Probably not the best move, telling the knowledge and book obsessed historian dragon from a forgotten generation whose childhood had been marked by the deaths of his friends and pseudo-siblings to burn the records.
“Would you move your hand?” Zyr asked quietly. Asked and waited until Robin nodded and withdrew his hand to crackle with lightning, flashes of it dancing across his skin and flashing in his eyes.
“I’m with you,” Robin murmured, grateful for Zyr’s sharp, short nod before the beithir took a step closer to the diminutive, ancient unseelie.
“Ill done by,” Zyr snarled, with thunder behind his words.
“Is that what you call it? An ‘overcorrection?’ Unseelie parents smothering their own babes in their swaddling, while their seelie mates looked on. Was that you? Silent in the face of it? Or were you one of those who gave us up when the Monarchs came calling, sent us off to better ourselves? You’re right, lidérc.
We weren’t hunted. We didn’t need to be.
We were given up to the table by those who were meant to protect us.
Didn’t poison us for their amusement but for our own good, wouldn’t handle the knives, so we had to slit our own throats.
And for those who failed to bleed out quickly enough, they had bonds waiting.
Good seelie bonds who stripped us of our very aspects, who taught us starvation was the answer to hunger, until we died loving them and hating ourselves.
Ill fucking done by. You had a Court. A culture.
And because you and yours decided to play the tyrant, I have nothing but the records you want destroyed.
And still they hate us. They’ll burn the whole of Faerie if they can be sure the unseelie will be caught in the flame.
Burn the house with themselves inside, just to be sure the doors stay locked. ”
“So instead you propose we allow the unseelie do the same? Because that’s what will happen, child. Seelie infants, dead in their bassinets, used as garnish and little gauze wings plucked-”
Robin laughed, sharp, short. Loud, too.
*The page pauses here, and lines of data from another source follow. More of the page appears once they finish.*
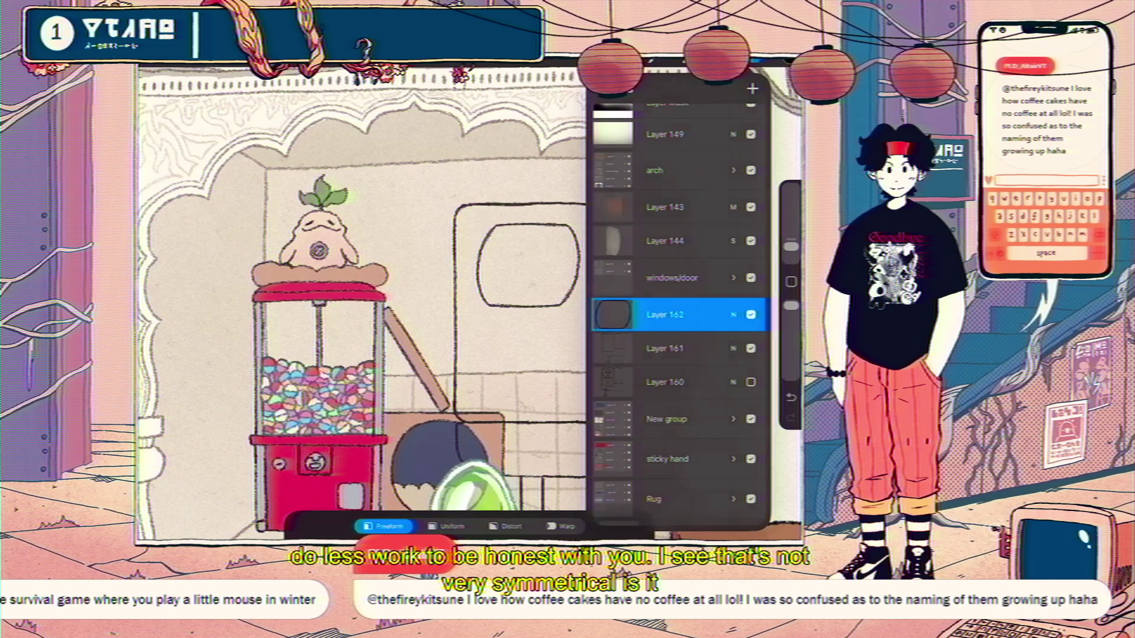
pyautogui.moveTo(529, 309); pyautogui.dragTo(539, 308)
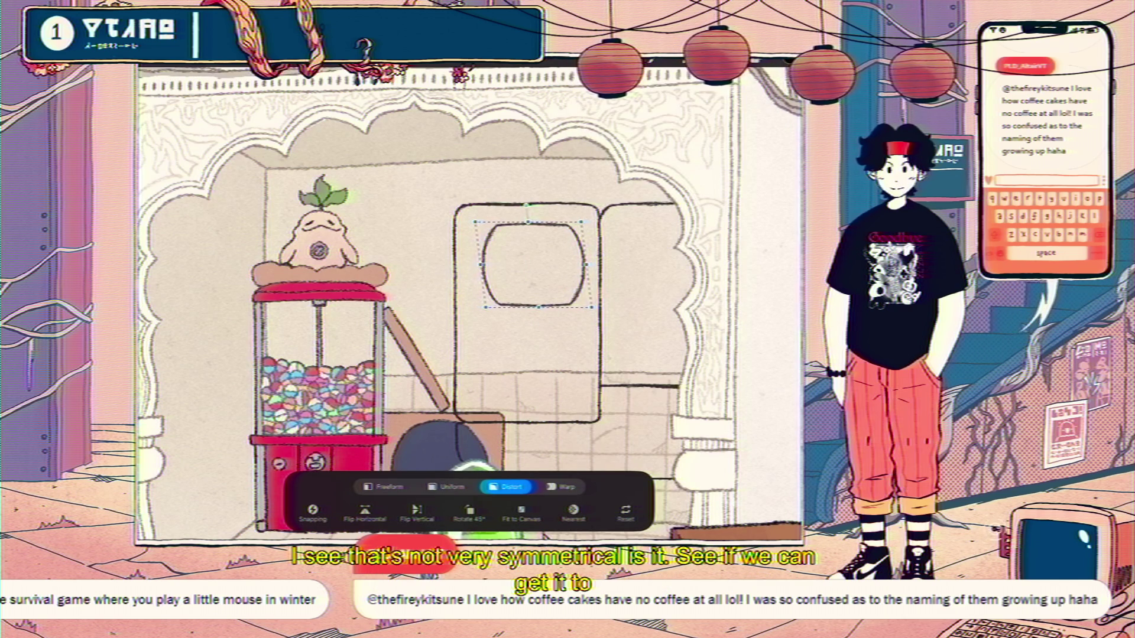
pyautogui.press('v')
pyautogui.scroll(-3, 470, 302)
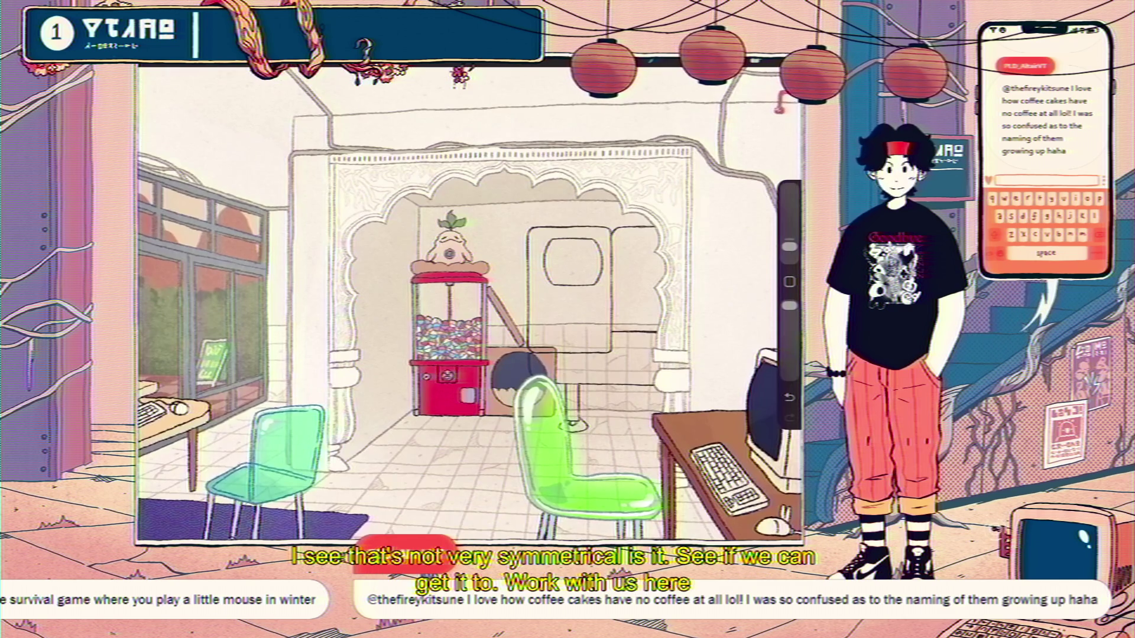
pyautogui.press('v')
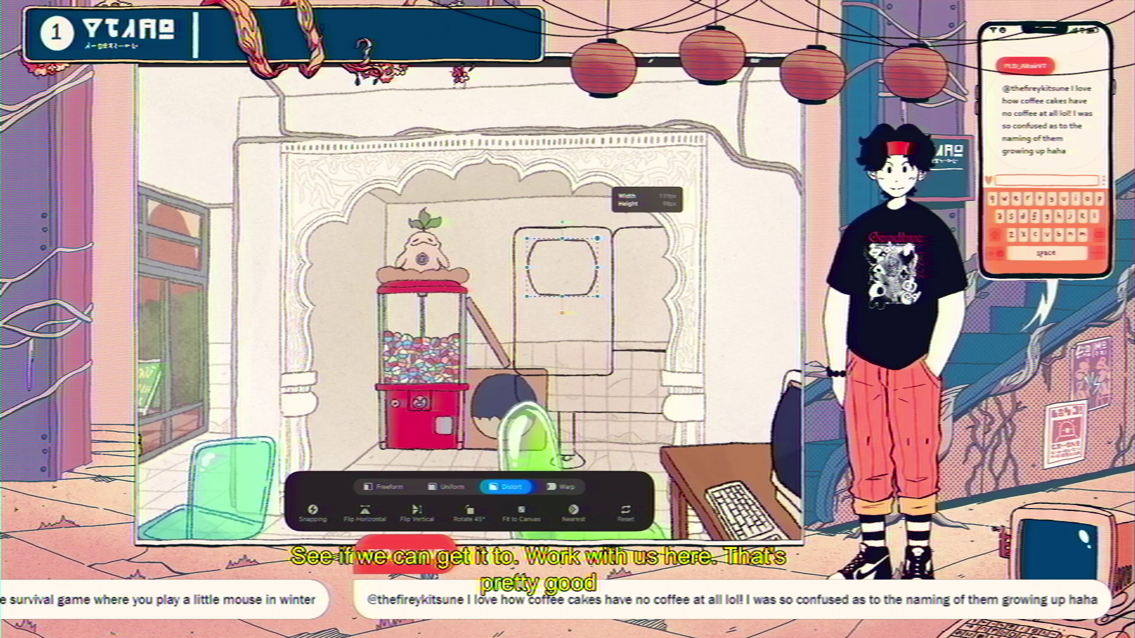
# - Adjust a corner of the socket outline and commit the distort transform
pyautogui.moveTo(598, 239); pyautogui.dragTo(601, 239)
Faerie, making it echo.
“Don’t try to pit your straw man against an actual genocide.
We’re not doing that. No,” Robin said, at her snarling hiss.
His hair was frizzy from Zyr’s electricity, his glasses a little steamy from the fires, and he was more than done.
“You invited us over as guests and have been the rudest host I’ve ever had, and I’m counting the time I was kidnapped. You want Protocol? Then stick to it.”
“You are children. You’ve no concept of what you’re attempting to unleash.”
“And you have no idea of what we’re trying to do. Beithir,” Robin let himself look at Zyr then. His beithir. Lightning and thunder and enraged pain, and if Robin didn’t get them gone, he’d die. They both might. “We’ve heard what we needed to. I don’t want us to be here anymore. Take me back.”
Nahem made a rude sound. “Ordering around a man who wants you to be reduced to an entrée. How wise.”
“I have it on good authority that I taste like grapefruit.” He didn’t bother to look at her. His eyes stayed on Zyr. “Take me to our allotment, Zyr.”
Zyr had started to snarl, bloodlust in his vicious glare at Nahem. His focus snapped to Robin with our allotment, and the sparks settled on his skin.
“You should read those records you wish to burn,” Zyr said, his voice shockingly level and his eyes never leaving Robin’s face.
“The Winter Court played its part for millennia upon millennia without such excess. That your generation descended into atrocities says much about you and nothing about the unseelie.”
Zyr nodded to Robin, a gesture that came close to a bow without quite becoming one. “Our allotment, Robin. As you require. There’s nothing of interest here.”